Pictures are to be left out, and the rest of the records reproduced exactly.

EXTRACTED MATERIAL:
-- Opening Marker --
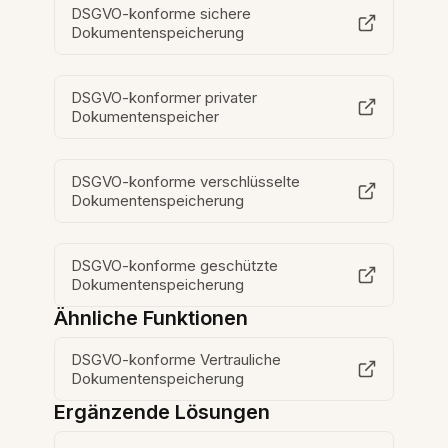
DSGVO-konforme sichere
Dokumentenspeicherung
DSGVO-konformer privater
Dokumentenspeicher
DSGVO-konforme verschlüsselte
Dokumentenspeicherung
DSGVO-konforme geschützte
Dokumentenspeicherung
Ähnliche Funktionen
DSGVO-konforme Vertrauliche
Dokumentenspeicherung
Ergänzende Lösungen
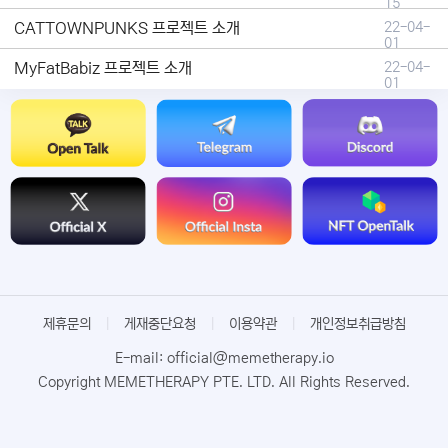
15
CATTOWNPUNKS 프로젝트 소개
22-04-
01
MyFatBabiz 프로젝트 소개
22-04-
01
제휴문의
|
게재중단요청
|
이용약관
|
개인정보취급방침
E-mail: official@memetherapy.io
Copyright MEMETHERAPY PTE. LTD. All Rights Reserved.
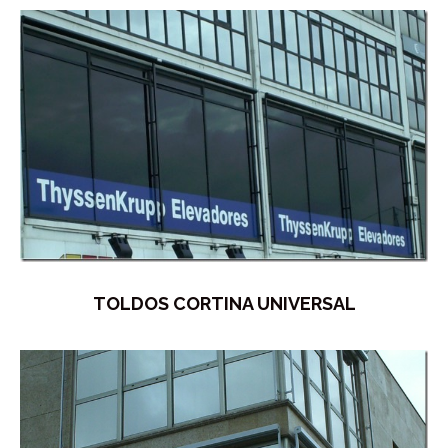
TOLDOS CORTINA UNIVERSAL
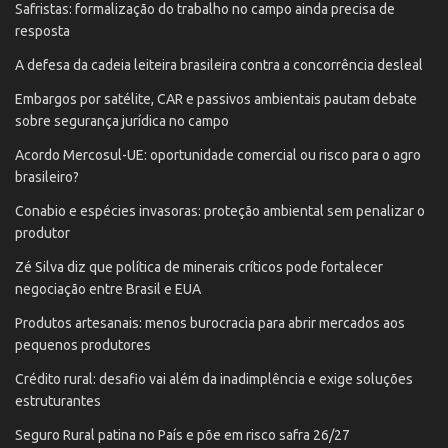
Safristas: formalização do trabalho no campo ainda precisa de
resposta
A defesa da cadeia leiteira brasileira contra a concorrência desleal
Embargos por satélite, CAR e passivos ambientais pautam debate
sobre segurança jurídica no campo
Acordo Mercosul-UE: oportunidade comercial ou risco para o agro
brasileiro?
Conabio e espécies invasoras: proteção ambiental sem penalizar o
produtor
Zé Silva diz que política de minerais críticos pode fortalecer
negociação entre Brasil e EUA
Produtos artesanais: menos burocracia para abrir mercados aos
pequenos produtores
Crédito rural: desafio vai além da inadimplência e exige soluções
estruturantes
Seguro Rural patina no País e põe em risco safra 26/27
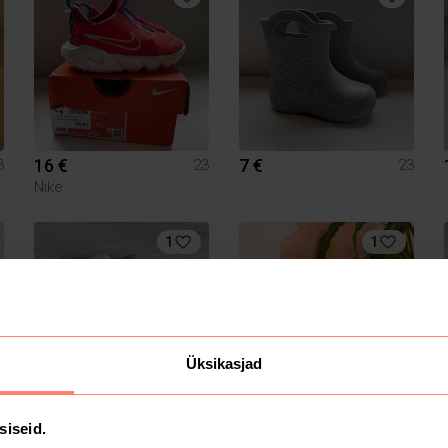
16 €
7 €
3
23
23
Nike
1
1
Üksikasjad
5 €
12 €
3
23
23
siseid.
Next
Reima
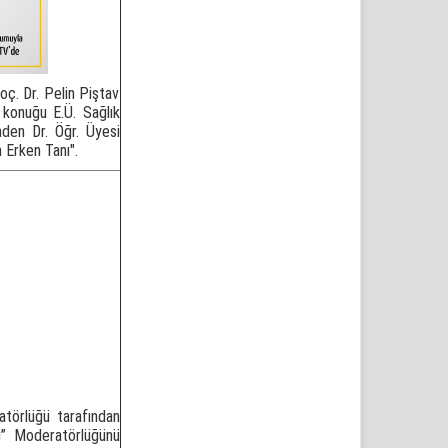
oç. Dr. Pelin Piştav
 konuğu E.Ü. Sağlık
nden Dr. Öğr. Üyesi
 Erken Tanı".
atörlüğü tarafından
u
” Moderatörlüğünü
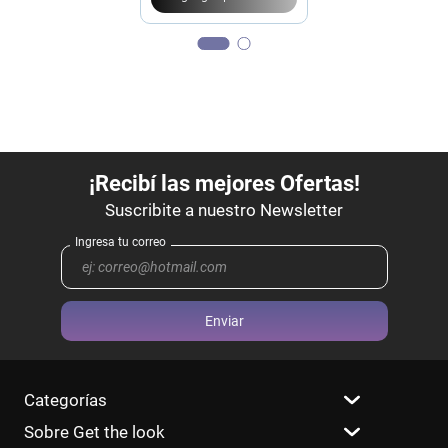
Enviar
Categorías
Sobre Get the look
-- Closing Marker --
OUTPUT FOR THIS EXERCISE:
DSGVO-konforme sichere
Dokumentenspeicherung
DSGVO-konformer privater
Dokumentenspeicher
DSGVO-konforme verschlüsselte
Dokumentenspeicherung
DSGVO-konforme geschützte
Dokumentenspeicherung
Ähnliche Funktionen
DSGVO-konforme Vertrauliche
Dokumentenspeicherung
Ergänzende Lösungen
15
CATTOWNPUNKS 프로젝트 소개
22-04-
01
MyFatBabiz 프로젝트 소개
22-04-
01
제휴문의
|
게재중단요청
|
이용약관
|
개인정보취급방침
E-mail: official@memetherapy.io
Copyright MEMETHERAPY PTE. LTD. All Rights Reserved.
TOLDOS CORTINA UNIVERSAL
Safristas: formalização do trabalho no campo ainda precisa de
resposta
A defesa da cadeia leiteira brasileira contra a concorrência desleal
Embargos por satélite, CAR e passivos ambientais pautam debate
sobre segurança jurídica no campo
Acordo Mercosul-UE: oportunidade comercial ou risco para o agro
brasileiro?
Conabio e espécies invasoras: proteção ambiental sem penalizar o
produtor
Zé Silva diz que política de minerais críticos pode fortalecer
negociação entre Brasil e EUA
Produtos artesanais: menos burocracia para abrir mercados aos
pequenos produtores
Crédito rural: desafio vai além da inadimplência e exige soluções
estruturantes
Seguro Rural patina no País e põe em risco safra 26/27
16 €
7 €
3
23
23
Nike
1
1
Üksikasjad
5 €
12 €
3
23
23
siseid.
Next
Reima
oç. Dr. Pelin Piştav
 konuğu E.Ü. Sağlık
nden Dr. Öğr. Üyesi
 Erken Tanı".
atörlüğü tarafından
u
” Moderatörlüğünü
Enviar
Categorías
Sobre Get the look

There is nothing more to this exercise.